Other good restaurants outside Hydra town
Christina’s: Christina’s is a family-run taverna passed down through the generations, located in a whitewashed house in Kamini. It’s good value with Greek home cooking using vegetables grown in their own gardens. Think beetroot salads, stuffed peppers and fried fish. And look out for the friendly cats who gather around the terrace.
Four Seasons Hydra: You’ll find one of the island’s remotest restaurants at the Four Seasons Hydra* on Plakes beach. It’s a 45-minute walk from Hydra harbour or the resort runs a shuttle boat for €8 return. The restaurant has a gorgeous setting right on the edge of the beach surrounded by pine trees. It’s a stylish take on a traditional taverna with seafood and fish dishes. And there are sunbeds for hire if you fancy a post-lunch nap.
Amalour – for drinks
Hydra isn’t one of those Greek islands like Mykonos or Ios that’s known for its nightclubs. Instead people gather in its bars and cafés in the evenings, with DJs and dancing during the summer months and a more low-key nightlife off-season.
On the corner of a cobbled square surrounded by restaurants, the candlelit tables of Amalour are one of the most sought-after spots for a night out in Hydra. This laid-back bar starts the evening with a stream of people calling in for a pre-or post dinner drink, with Caribbean, Latin and jazz music playing and a range of tasty cocktails. And summer nights normally end with people packed onto its tiny indoor dancefloor.
Other fantastic bars in Hydra
Hydronetta Beach Bar: This bar above the Hydronetta swimming platform is a good place to spend the afternoon alternating between a drink and a dip, with tables along the cliff edge just below Sunset Restaurant. They do a good selection of cocktails and come sunset you get a fantastic view – though get there early to grab a front-row table.
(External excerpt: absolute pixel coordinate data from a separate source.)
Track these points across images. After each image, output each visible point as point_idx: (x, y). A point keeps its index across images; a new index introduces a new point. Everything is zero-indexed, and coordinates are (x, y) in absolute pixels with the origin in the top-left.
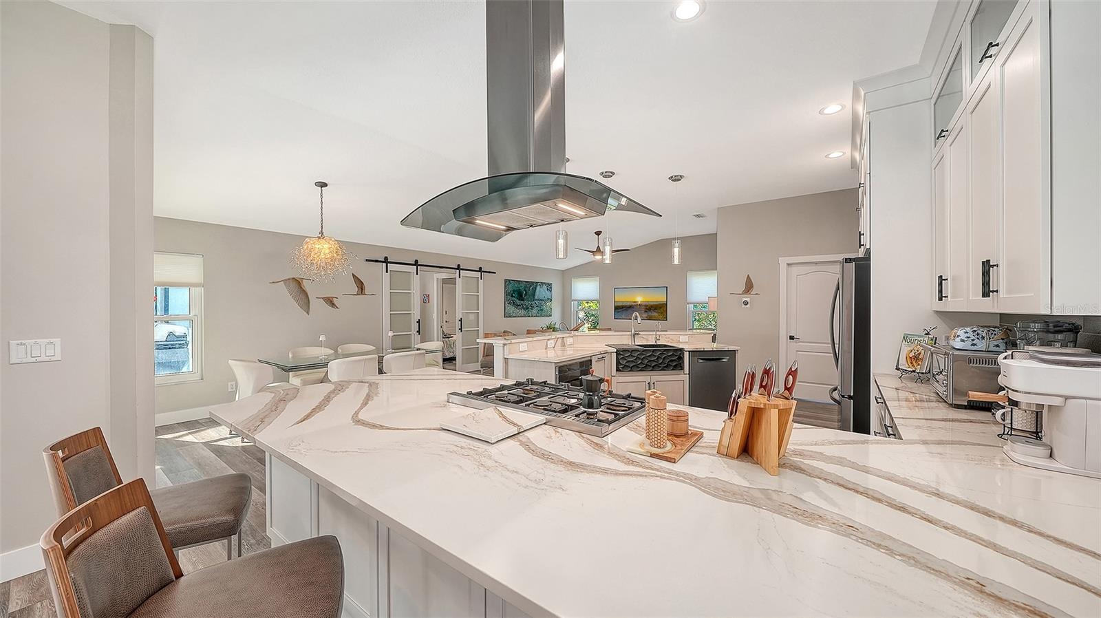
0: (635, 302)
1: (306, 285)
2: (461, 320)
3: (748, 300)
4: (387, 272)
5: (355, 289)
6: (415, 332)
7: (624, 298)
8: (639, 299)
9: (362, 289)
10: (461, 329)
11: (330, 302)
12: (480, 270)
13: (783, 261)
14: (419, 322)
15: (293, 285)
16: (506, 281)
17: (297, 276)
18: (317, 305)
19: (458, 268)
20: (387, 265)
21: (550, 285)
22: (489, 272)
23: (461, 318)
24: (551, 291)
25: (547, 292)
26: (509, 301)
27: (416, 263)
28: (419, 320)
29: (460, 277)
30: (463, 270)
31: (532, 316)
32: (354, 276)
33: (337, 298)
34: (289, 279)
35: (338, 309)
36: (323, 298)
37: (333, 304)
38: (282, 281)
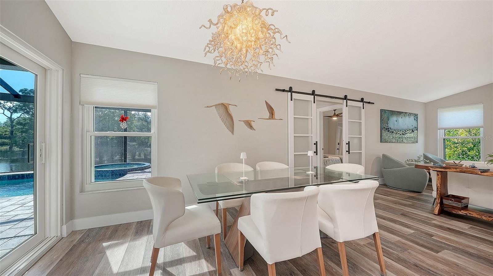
1: (231, 109)
2: (348, 144)
4: (292, 100)
5: (267, 115)
6: (313, 153)
9: (273, 114)
10: (348, 151)
11: (249, 124)
12: (362, 100)
14: (316, 144)
15: (222, 110)
16: (382, 111)
17: (225, 102)
18: (239, 126)
19: (345, 98)
20: (291, 95)
21: (416, 116)
22: (369, 103)
23: (349, 142)
24: (417, 121)
25: (415, 122)
26: (385, 128)
27: (313, 93)
28: (317, 142)
29: (347, 106)
30: (349, 100)
31: (402, 142)
32: (266, 102)
33: (254, 121)
34: (219, 104)
35: (254, 130)
36: (244, 121)
37: (251, 126)
38: (213, 106)
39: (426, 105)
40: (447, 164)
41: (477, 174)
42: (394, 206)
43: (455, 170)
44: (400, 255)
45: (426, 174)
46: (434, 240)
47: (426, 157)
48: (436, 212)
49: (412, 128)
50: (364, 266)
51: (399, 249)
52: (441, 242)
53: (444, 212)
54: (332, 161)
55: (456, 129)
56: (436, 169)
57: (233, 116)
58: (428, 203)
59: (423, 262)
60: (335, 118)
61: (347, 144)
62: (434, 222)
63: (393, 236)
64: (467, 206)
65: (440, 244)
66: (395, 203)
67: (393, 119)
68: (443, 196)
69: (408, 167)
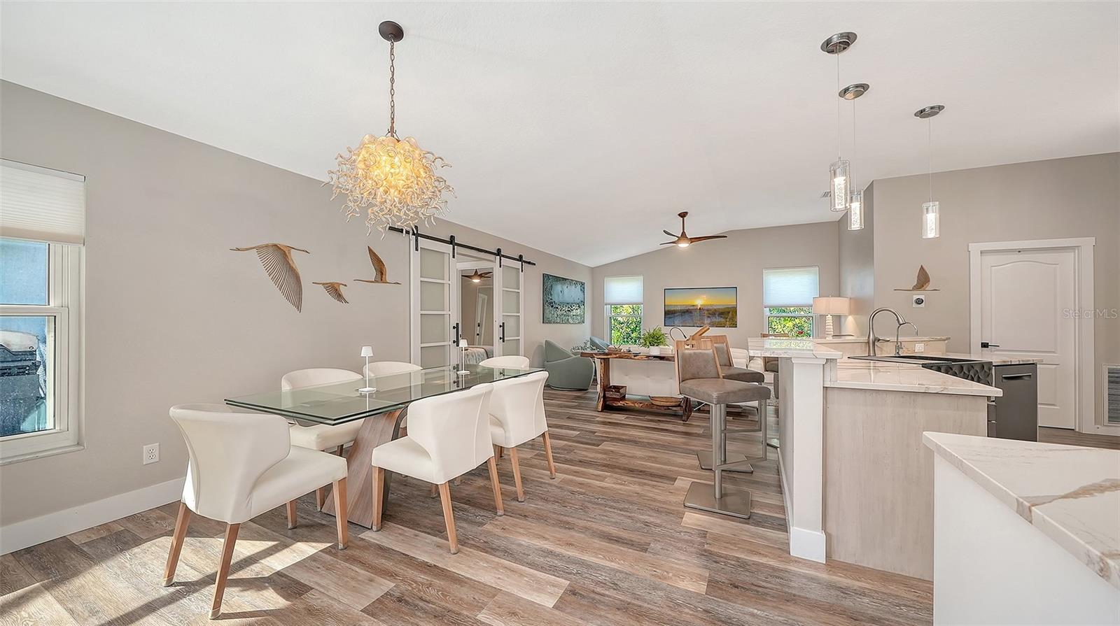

Pirate Bar: Finally, Pirate Bar was our go-to spot to end the evening with a metaxa – and a cat or two. This bar on the corner of the harbour is open all day and is a great spot for people (and boat) watching. It’s been going since 1976 and is one of the island’s party hubs in summer but quieter off-season. It’s an amiable place where the staff will know your usual order after a couple of days, and has lots of lovely black cats to stroke.